Is z-address reuse considered good practice and, if so, when might one want multiple z-address?
With Bitcoin, address reuse is discouraged. Privacy is a common justification but there are also security concerns.
In the zcash blog post Anatomy of a zcash transaction, Paige Peterson notes:
Thankfully, when sending ZEC from a shielded address, that data is kept private so sending change back to the sending address is permissible. In Zcash, all transactions between shielded addresses look identical so the reuse of shielded addresses is not vulnerable in the same way that transparent addresses are.
This suggests that reusing z-addresses is fine but also that there are no consequences beyond privacy. I’ve found no explicit guidance.
Here’s a great discussion of address reuse in Zcash vs. Bitcoin, by Keybase:
one thing about zaddrs you should know is that each one is going to up the time it takes to scan the wallet anytime zcashd is restarted and has to rescan. The extreme case of this was when zcash was new and mining pool operators were trying to pay out from wallets that had a LOT of zaddrs in them, and it would get to the point where computing a private transaction wouldn’t finish before the next block (or several)! and they’d then never finish.
They’ve been sped up somewhat since then, but due to the inherent nature of how zksnarks work, you have to scan and try to decrypt EVERY private txn since the key was created to see what ZEC it may have received. So adding more zaddrs can really bog things down. And people can’t see what zaddr a txn was sent to, so yes, you can reuse.

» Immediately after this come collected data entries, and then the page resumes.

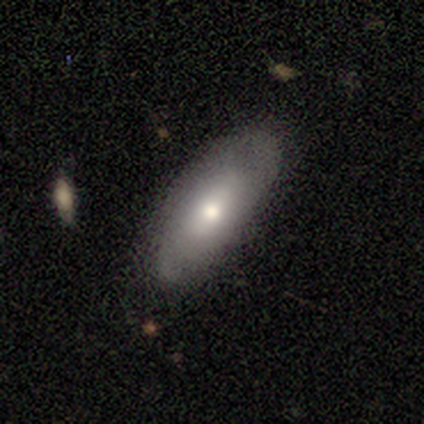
Overall: featured or disk (60%; smooth 40%). Edge-on disk: no (100%). Bar: no (100%). Spiral arms: no (67%; yes 33%). Bulge size: moderate (67%; small 33%). Merging: none (80%).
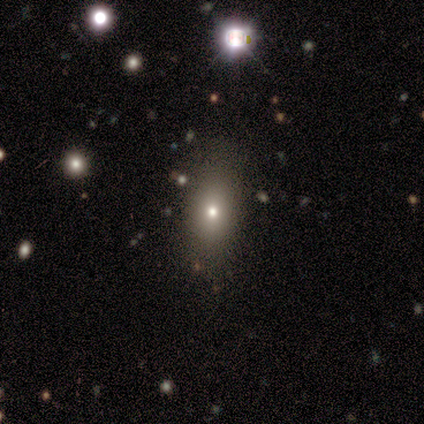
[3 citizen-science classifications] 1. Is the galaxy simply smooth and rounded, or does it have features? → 67% smooth, 33% featured or disk, 0% star or artifact.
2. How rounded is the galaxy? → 50% round (tied), 50% cigar-shaped (tied), 0% in between.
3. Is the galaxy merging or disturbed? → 67% minor disturbance, 33% none, 0% major disturbance, 0% merger.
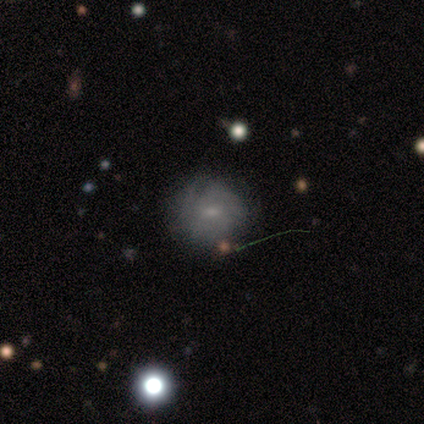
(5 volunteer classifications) This is marginally a smooth galaxy (40%, tied with featured or disk). How rounded: clearly round (100%). Merging: likely minor disturbance (75%).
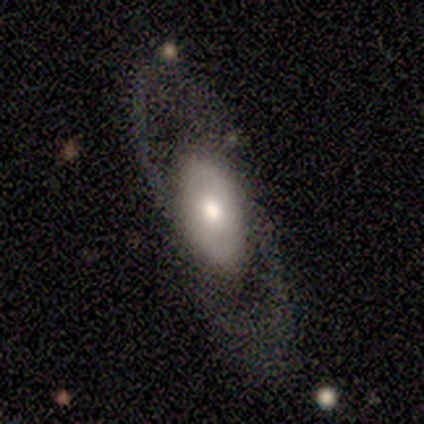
Smooth or featured?
  - featured or disk: 60% *
  - smooth: 40%
  - star or artifact: 0%
Edge-on disk?
  - no: 67% *
  - yes: 33%
Bar?
  - strong: 50% * (tied)
  - no: 50% * (tied)
  - weak: 0%
Spiral arms?
  - no: 100% *
  - yes: 0%
Bulge size?
  - moderate: 50% * (tied)
  - small: 50% * (tied)
  - dominant: 0%
  - large: 0%
  - none: 0%
Merging?
  - none: 60% *
  - minor disturbance: 20%
  - major disturbance: 20%
  - merger: 0%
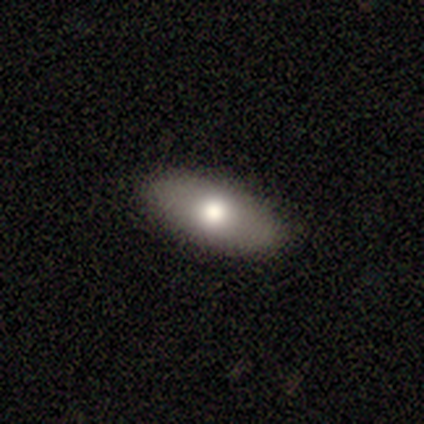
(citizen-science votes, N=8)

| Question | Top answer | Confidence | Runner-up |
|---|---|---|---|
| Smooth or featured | smooth | 88% | featured or disk (12%) |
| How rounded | in between | 86% | cigar-shaped (14%) |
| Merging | none | 75% | minor disturbance (25%) |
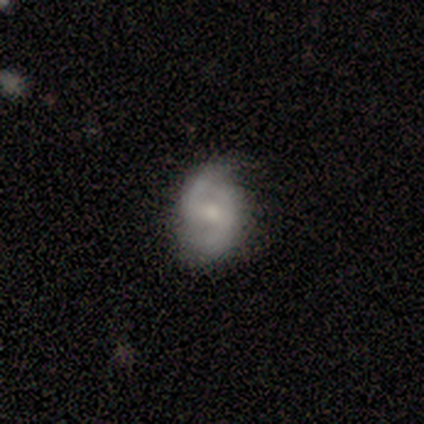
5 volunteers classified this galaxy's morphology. type=featured or disk (80%); edge-on=no (100%); bar=weak (75%); spiral arms=yes (100%); winding=tight (50%, tied with loose); arm count=2 (100%); bulge=moderate (50%); merging=none (80%).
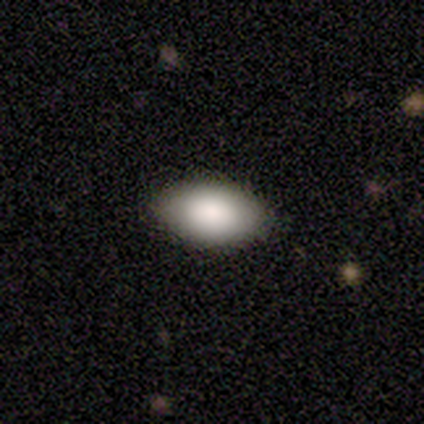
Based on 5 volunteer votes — This appears to be a smooth galaxy with no disk features (80%) that is in between round and cigar-shaped (100%). Merging: none (100%).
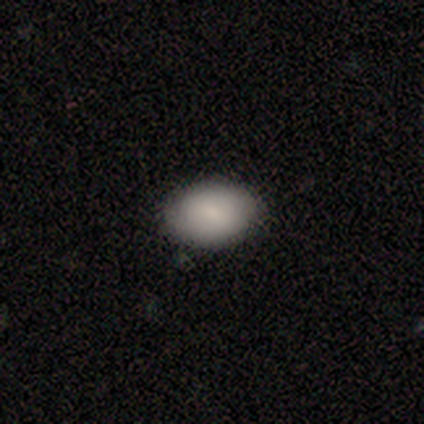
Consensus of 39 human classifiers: Smooth or featured? smooth (72%)
How rounded? in between (82%)
Merging? none (85%)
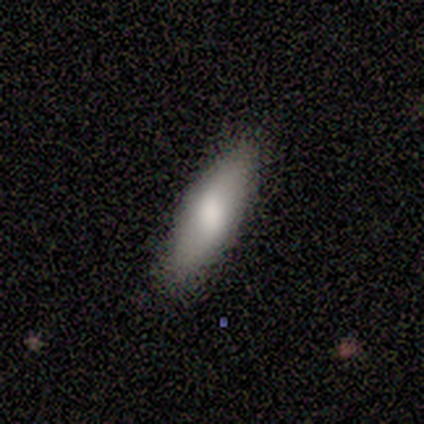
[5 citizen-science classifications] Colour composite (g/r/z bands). It shows a smooth galaxy with no disk features (100%) that is cigar-shaped (80%). Merging: none (60%).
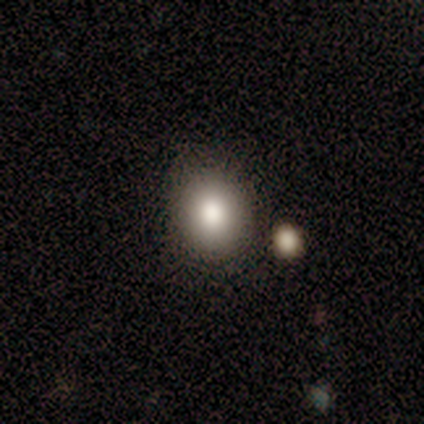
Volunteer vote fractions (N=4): Smooth or featured?
  - smooth: 75% *
  - featured or disk: 25%
  - star or artifact: 0%
How rounded?
  - round: 67% *
  - in between: 33%
  - cigar-shaped: 0%
Merging?
  - none: 75% *
  - minor disturbance: 25%
  - major disturbance: 0%
  - merger: 0%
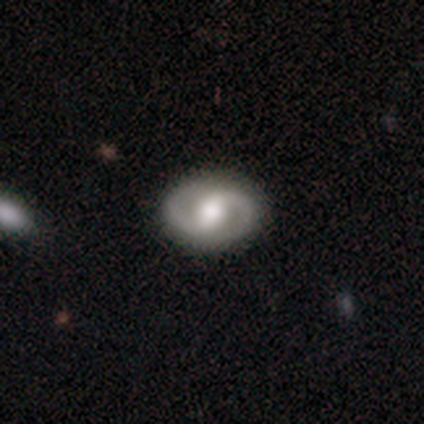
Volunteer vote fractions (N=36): smooth-or-featured: featured or disk: 89% | smooth: 6% | star or artifact: 6%
  disk-edge-on: no: 97% | yes: 3%
    bar: weak: 55% | strong: 39% | no: 6%
    has-spiral-arms: yes: 94% | no: 6%
      spiral-winding: medium: 48% | tight: 34% | loose: 17%
      spiral-arm-count: 2: 100% | 1: 0% | 3: 0% | 4: 0% | more than 4: 0% | can't tell: 0%
    bulge-size: large: 42% (tied) | moderate: 42% (tied) | small: 10% | dominant: 3% | none: 3%
  merging: none: 94% | minor disturbance: 3% | major disturbance: 3% | merger: 0%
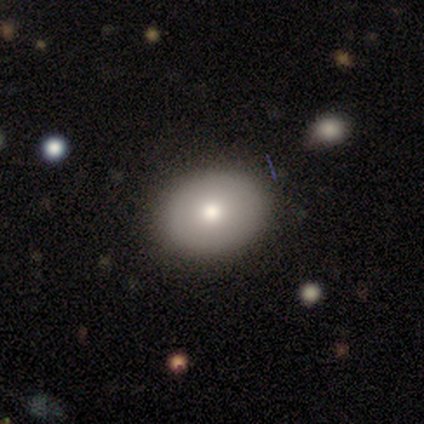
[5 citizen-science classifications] smooth-or-featured: smooth: 40% (tied) | featured or disk: 40% (tied) | star or artifact: 20%
  how-rounded: in between: 100% | round: 0% | cigar-shaped: 0%
  merging: none: 100% | minor disturbance: 0% | major disturbance: 0% | merger: 0%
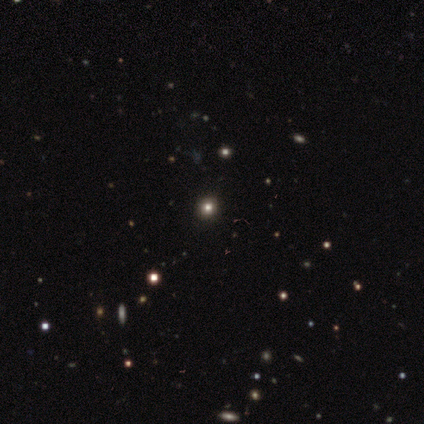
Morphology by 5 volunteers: Smooth or featured? 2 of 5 (40%, tied with star or artifact) said smooth. How rounded? 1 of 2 (50%, tied with in between) said round. Merging? 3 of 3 (100%) said none.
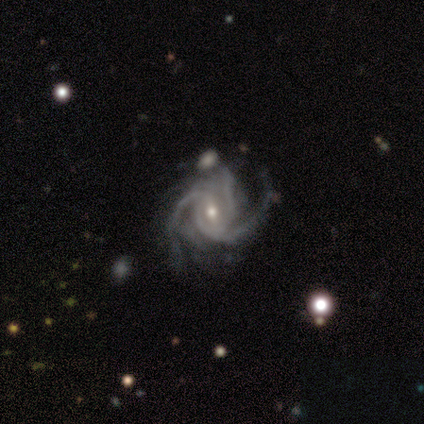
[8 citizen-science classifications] Overall: featured or disk (100%). Edge-on disk: no (100%). Bar: weak (62%; strong 25%). Spiral arms: yes (100%). Spiral arm count: 3 (62%; 4 25%). Spiral winding: tight (50%, tied with medium). Bulge size: moderate (50%, tied with small). Merging: none (50%; minor disturbance 25%).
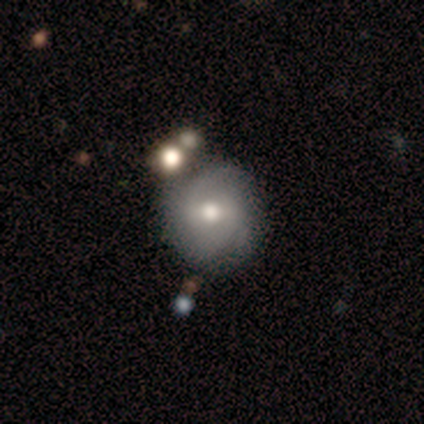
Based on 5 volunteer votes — Smooth or featured? featured or disk (60%)
Edge-on disk? no (100%)
Bar? weak (100%)
Spiral arms? yes (67%)
Spiral winding? tight (50%, tied with loose)
Spiral arm count? 2 (100%)
Bulge size? moderate (100%)
Merging? none (50%)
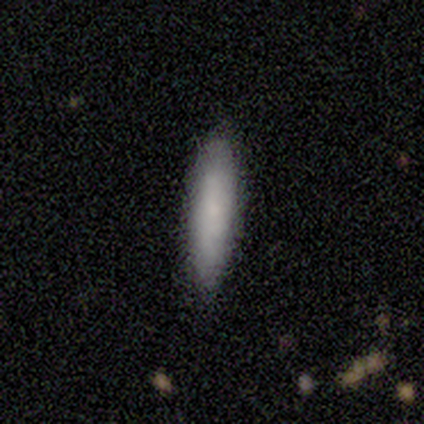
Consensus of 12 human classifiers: smooth-or-featured: smooth: 83% | featured or disk: 17% | star or artifact: 0%
  how-rounded: in between: 60% | cigar-shaped: 40% | round: 0%
  merging: none: 100% | minor disturbance: 0% | major disturbance: 0% | merger: 0%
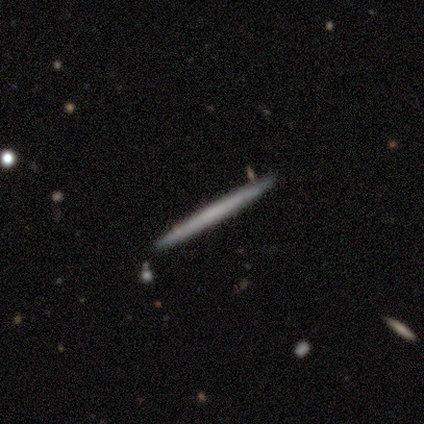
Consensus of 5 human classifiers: smooth 60%, featured or disk 40%, star or artifact 0%. Down the decision tree: how rounded — cigar-shaped (100%); merging — none (80%).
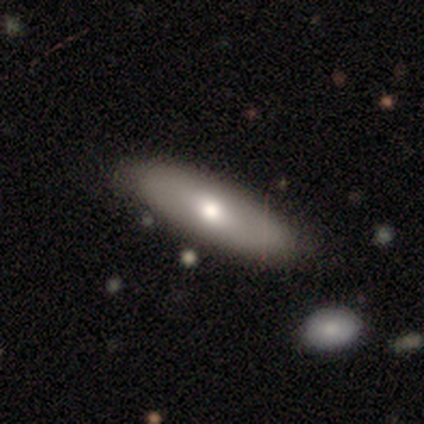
A smooth galaxy with no disk features (44%, tied with featured or disk) that is in between round and cigar-shaped (50%, tied with cigar-shaped). Merging: none (88%).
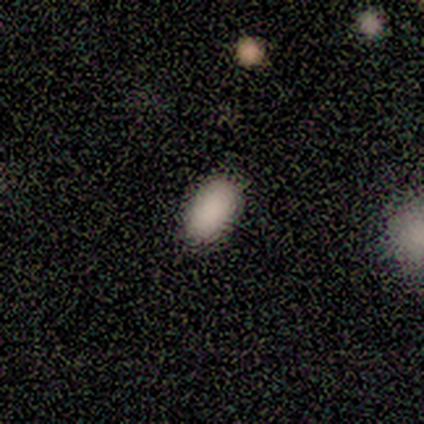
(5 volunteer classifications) Overall: smooth (80%). How rounded: in between (75%). Merging: none (75%).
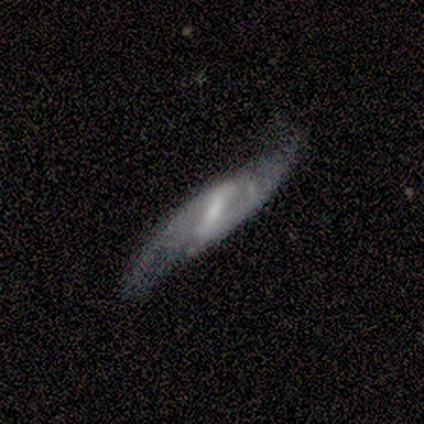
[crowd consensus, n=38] Q: Smooth or featured?
A: featured or disk (87%); runner-up: star or artifact (11%)
Q: Edge-on disk?
A: no (70%); runner-up: yes (30%)
Q: Bar?
A: strong (43%); runner-up: weak (39%)
Q: Spiral arms?
A: yes (74%); runner-up: no (26%)
Q: Spiral winding?
A: loose (76%); runner-up: medium (24%)
Q: Spiral arm count?
A: 2 (94%); runner-up: can't tell (6%)
Q: Bulge size?
A: small (52%); runner-up: moderate (22%)
Q: Merging?
A: none (68%); runner-up: major disturbance (18%)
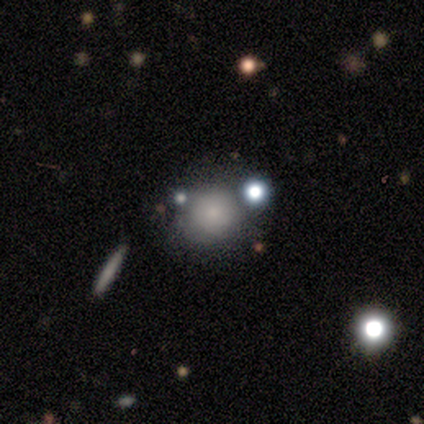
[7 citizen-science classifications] Smooth or featured? 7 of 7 (100%) said smooth. How rounded? 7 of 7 (100%) said round. Merging? 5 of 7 (71%) said none.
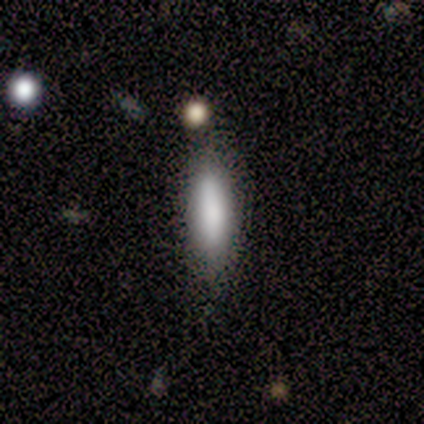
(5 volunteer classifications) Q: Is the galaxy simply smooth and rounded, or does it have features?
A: smooth — 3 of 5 (60%).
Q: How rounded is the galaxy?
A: cigar-shaped — 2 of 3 (67%).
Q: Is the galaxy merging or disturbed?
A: none — 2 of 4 (50%).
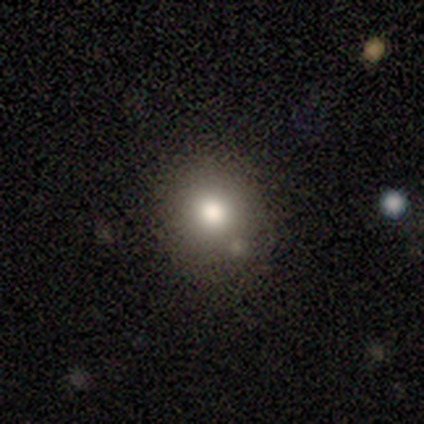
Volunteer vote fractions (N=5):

The fact that you have to rescan the chain when you import a zaddr, is the same reason that its safe to re-use them: the only way to see if a txn is to a particular zaddr is to try and decrypt it with that zaddr’s key!
Thank you tromer and radix42.
Can anyone speak to the security aspect of address reuse? Might I compromise my private key by repeatedly spending from the same address? (as can happen with Bitcoin when signing transactions using an RNG which is not cryptographically secure) or is the spending process designed to accommodate address reuse.
Is the possibility of address reuse a convenient accident or an intended feature?
I think it was an intended feature, have to ask someone from ZcashCo to be sure
Reuse of shielded addresses is an intended feature, and recommended in most situations. An upcoming blog post will discuss this.